I'll start by calculating from meaningful statistics: the mean and median price for car body style and the number of doors.

In [None]:
np.round(pd.pivot_table(data, values='price', 
                                index=['body-style'], 
                                columns=['num-of-doors'], 
                                aggfunc=[np.mean, np.median],
                                fill_value=0),2)

I think that the destinction between number of doors is important, but it isn't vital. 

In [None]:
np.round(pd.pivot_table(data, values='price', 
                                index=['body-style'], 
                                columns=['num-of-doors'], 
                                aggfunc=[np.sum],
                                fill_value=0,
                                margins=True, margins_name='Total'),2)

Awesome, now we have the sums of both! Let's finally draw some meaningful insights....

## So what can we learn?

Let's style the data and begin looking at it critically.

In [None]:
pivot = np.round(pd.pivot_table(data, values=['price', 'horsepower'], 
                                index=['make'], 
                                aggfunc=np.mean,
                                fill_value=0),2)

pivot.style.format({'price':'${0:,.0f}',
                   'horsepower':'{0:,.0f}hp'})

Okay, this is all we need. We have our info and we can draw some pretty good conclusions. For instance, the best 'bang for your buck' brand so-to-speak is Mercury!

I like pictures better than data tables, however, so let's generate one!

In [None]:
pivot = np.round(pd.pivot_table(data, values=['price', 'horsepower'], 
                                index=['make'], 
                                aggfunc=np.mean,
                                fill_value=0),2)
                                
pivot = pivot.reindex(pivot['price'].sort_values(ascending=False).index).nlargest(10, 'price')

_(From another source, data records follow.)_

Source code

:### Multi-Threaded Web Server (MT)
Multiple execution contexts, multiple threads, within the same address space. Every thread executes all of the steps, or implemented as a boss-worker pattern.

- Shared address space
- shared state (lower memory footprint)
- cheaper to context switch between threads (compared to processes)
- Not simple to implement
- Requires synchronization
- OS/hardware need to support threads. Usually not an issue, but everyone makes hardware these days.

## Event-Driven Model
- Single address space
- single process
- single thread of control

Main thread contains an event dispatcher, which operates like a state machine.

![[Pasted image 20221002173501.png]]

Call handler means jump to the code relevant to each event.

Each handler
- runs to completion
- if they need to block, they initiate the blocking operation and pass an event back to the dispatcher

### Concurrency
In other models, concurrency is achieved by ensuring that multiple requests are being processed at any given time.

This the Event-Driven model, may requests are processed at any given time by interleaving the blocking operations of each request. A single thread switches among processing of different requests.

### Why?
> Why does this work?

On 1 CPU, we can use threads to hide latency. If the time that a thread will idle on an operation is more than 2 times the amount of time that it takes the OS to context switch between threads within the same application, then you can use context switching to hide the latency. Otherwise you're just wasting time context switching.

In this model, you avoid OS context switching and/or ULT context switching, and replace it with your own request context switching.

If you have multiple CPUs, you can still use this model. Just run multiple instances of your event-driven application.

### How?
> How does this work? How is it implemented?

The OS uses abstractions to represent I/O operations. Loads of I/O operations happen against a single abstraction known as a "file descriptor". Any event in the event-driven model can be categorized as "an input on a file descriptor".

pivot.style.format({'price':'${0:,.0f}',
                   'horsepower':'{0:,.0f}hp'}).bar(color='#d65f5f')

## Using .groupby()

Per the assignment's instructions, using the .groupby() method is necessary to comprehensively understand a data set. Similarly to the above processes, viewing the data grouped by specific features (like in a pivot table) is useful. Above, I grouped by maker and by car features. Below, I will use .groupby() to group cars by their fuel-type.

In [None]:
data.groupby(['fuel-type']).mean()

So, looking at the above results, we can deduce soe pretty useful average information regarding cars of different fuel types. For exmple, we can see that the average hoursepower of cars using gas is on average higher than that of cars using diesel.